— PROBLEM —
The entries should be written out again exactly as they read.

— DATA FOR THIS TASK —
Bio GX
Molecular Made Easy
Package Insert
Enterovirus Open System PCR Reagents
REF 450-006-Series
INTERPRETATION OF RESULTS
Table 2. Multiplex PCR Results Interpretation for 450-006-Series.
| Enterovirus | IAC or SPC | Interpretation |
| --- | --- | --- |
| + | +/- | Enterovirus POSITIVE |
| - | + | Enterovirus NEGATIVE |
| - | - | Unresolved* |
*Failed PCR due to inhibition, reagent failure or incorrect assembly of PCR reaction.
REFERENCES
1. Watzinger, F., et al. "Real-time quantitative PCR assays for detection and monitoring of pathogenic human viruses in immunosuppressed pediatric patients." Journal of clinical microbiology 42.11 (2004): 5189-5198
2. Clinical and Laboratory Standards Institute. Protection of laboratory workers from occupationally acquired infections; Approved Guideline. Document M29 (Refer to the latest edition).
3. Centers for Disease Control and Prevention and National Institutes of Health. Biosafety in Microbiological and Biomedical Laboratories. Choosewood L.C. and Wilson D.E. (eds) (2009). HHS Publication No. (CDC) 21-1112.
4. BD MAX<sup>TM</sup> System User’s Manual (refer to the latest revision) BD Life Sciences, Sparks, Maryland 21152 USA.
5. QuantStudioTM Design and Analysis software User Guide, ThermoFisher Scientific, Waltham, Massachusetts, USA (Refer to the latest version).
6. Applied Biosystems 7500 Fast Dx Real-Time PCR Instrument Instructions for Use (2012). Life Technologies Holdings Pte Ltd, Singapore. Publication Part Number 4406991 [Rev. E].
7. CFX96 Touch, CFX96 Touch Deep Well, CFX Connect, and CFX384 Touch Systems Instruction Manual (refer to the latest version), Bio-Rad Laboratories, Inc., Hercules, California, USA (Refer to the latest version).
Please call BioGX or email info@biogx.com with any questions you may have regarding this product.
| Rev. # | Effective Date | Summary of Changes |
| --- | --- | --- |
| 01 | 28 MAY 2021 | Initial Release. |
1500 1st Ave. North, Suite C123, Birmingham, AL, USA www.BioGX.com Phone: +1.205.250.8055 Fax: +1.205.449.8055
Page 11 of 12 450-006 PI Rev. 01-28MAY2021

— SOLUTION TO THIS TASK —
Bio GX
Molecular Made Easy
Package Insert
Enterovirus Open System PCR Reagents
REF 450-006-Series
INTERPRETATION OF RESULTS
Table 2. Multiplex PCR Results Interpretation for 450-006-Series.
| Enterovirus | IAC or SPC | Interpretation |
| --- | --- | --- |
| + | +/- | Enterovirus POSITIVE |
| - | + | Enterovirus NEGATIVE |
| - | - | Unresolved* |
*Failed PCR due to inhibition, reagent failure or incorrect assembly of PCR reaction.
REFERENCES
1. Watzinger, F., et al. "Real-time quantitative PCR assays for detection and monitoring of pathogenic human viruses in immunosuppressed pediatric patients." Journal of clinical microbiology 42.11 (2004): 5189-5198
2. Clinical and Laboratory Standards Institute. Protection of laboratory workers from occupationally acquired infections; Approved Guideline. Document M29 (Refer to the latest edition).
3. Centers for Disease Control and Prevention and National Institutes of Health. Biosafety in Microbiological and Biomedical Laboratories. Choosewood L.C. and Wilson D.E. (eds) (2009). HHS Publication No. (CDC) 21-1112.
4. BD MAX<sup>TM</sup> System User’s Manual (refer to the latest revision) BD Life Sciences, Sparks, Maryland 21152 USA.
5. QuantStudioTM Design and Analysis software User Guide, ThermoFisher Scientific, Waltham, Massachusetts, USA (Refer to the latest version).
6. Applied Biosystems 7500 Fast Dx Real-Time PCR Instrument Instructions for Use (2012). Life Technologies Holdings Pte Ltd, Singapore. Publication Part Number 4406991 [Rev. E].
7. CFX96 Touch, CFX96 Touch Deep Well, CFX Connect, and CFX384 Touch Systems Instruction Manual (refer to the latest version), Bio-Rad Laboratories, Inc., Hercules, California, USA (Refer to the latest version).
Please call BioGX or email info@biogx.com with any questions you may have regarding this product.
| Rev. # | Effective Date | Summary of Changes |
| --- | --- | --- |
| 01 | 28 MAY 2021 | Initial Release. |
1500 1st Ave. North, Suite C123, Birmingham, AL, USA www.BioGX.com Phone: +1.205.250.8055 Fax: +1.205.449.8055
Page 11 of 12 450-006 PI Rev. 01-28MAY2021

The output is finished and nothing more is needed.